- _REQUIRED ACTION_: Print every line of the items below, reproducing each character without any change.

::: SUPPLIED MATERIAL :::

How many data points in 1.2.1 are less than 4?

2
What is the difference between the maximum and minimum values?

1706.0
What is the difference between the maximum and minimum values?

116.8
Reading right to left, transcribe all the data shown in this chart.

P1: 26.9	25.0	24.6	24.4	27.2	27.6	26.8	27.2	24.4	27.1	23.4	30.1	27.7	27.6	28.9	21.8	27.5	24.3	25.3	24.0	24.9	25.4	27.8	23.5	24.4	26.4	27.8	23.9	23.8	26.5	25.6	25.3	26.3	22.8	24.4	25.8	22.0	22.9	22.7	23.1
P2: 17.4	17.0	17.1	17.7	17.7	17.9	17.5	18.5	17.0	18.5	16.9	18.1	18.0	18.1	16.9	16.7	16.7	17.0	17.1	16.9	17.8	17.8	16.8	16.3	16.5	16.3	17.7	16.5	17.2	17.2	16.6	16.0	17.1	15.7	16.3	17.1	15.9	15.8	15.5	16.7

:::

- _SOLUTION FOR THIS TASK_:
How many data points in 1.2.1 are less than 4?

2
What is the difference between the maximum and minimum values?

1706.0
What is the difference between the maximum and minimum values?

116.8
Reading right to left, transcribe all the data shown in this chart.

P1: 26.9	25.0	24.6	24.4	27.2	27.6	26.8	27.2	24.4	27.1	23.4	30.1	27.7	27.6	28.9	21.8	27.5	24.3	25.3	24.0	24.9	25.4	27.8	23.5	24.4	26.4	27.8	23.9	23.8	26.5	25.6	25.3	26.3	22.8	24.4	25.8	22.0	22.9	22.7	23.1
P2: 17.4	17.0	17.1	17.7	17.7	17.9	17.5	18.5	17.0	18.5	16.9	18.1	18.0	18.1	16.9	16.7	16.7	17.0	17.1	16.9	17.8	17.8	16.8	16.3	16.5	16.3	17.7	16.5	17.2	17.2	16.6	16.0	17.1	15.7	16.3	17.1	15.9	15.8	15.5	16.7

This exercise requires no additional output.